=== Exercise instructions ===
Pull out every line in the data entries below that contains the string "instances".

Data entries

** START **

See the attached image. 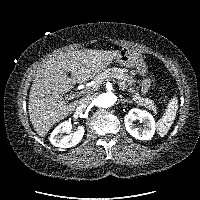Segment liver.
Returning <instances> with one entry per match:
<instances>
[{"label":"liver","mask_w":200,"mask_h":200,"mask_svg":"<svg viewBox=\"0 0 200 200\" xmlns=\"http://www.w3.org/2000/svg\"><path fill=\"white\" fill-rule=\"evenodd\" d=\"M120 51L73 50L47 59L35 73L28 112L35 132L44 137L51 127L71 114L80 100L66 104L63 94L101 73ZM71 72V78L67 74Z\"/></svg>","instance_id":"6515ba94"}]
</instances>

** END **

=== Task output ===
Returning <instances> with one entry per match:
<instances>
</instances>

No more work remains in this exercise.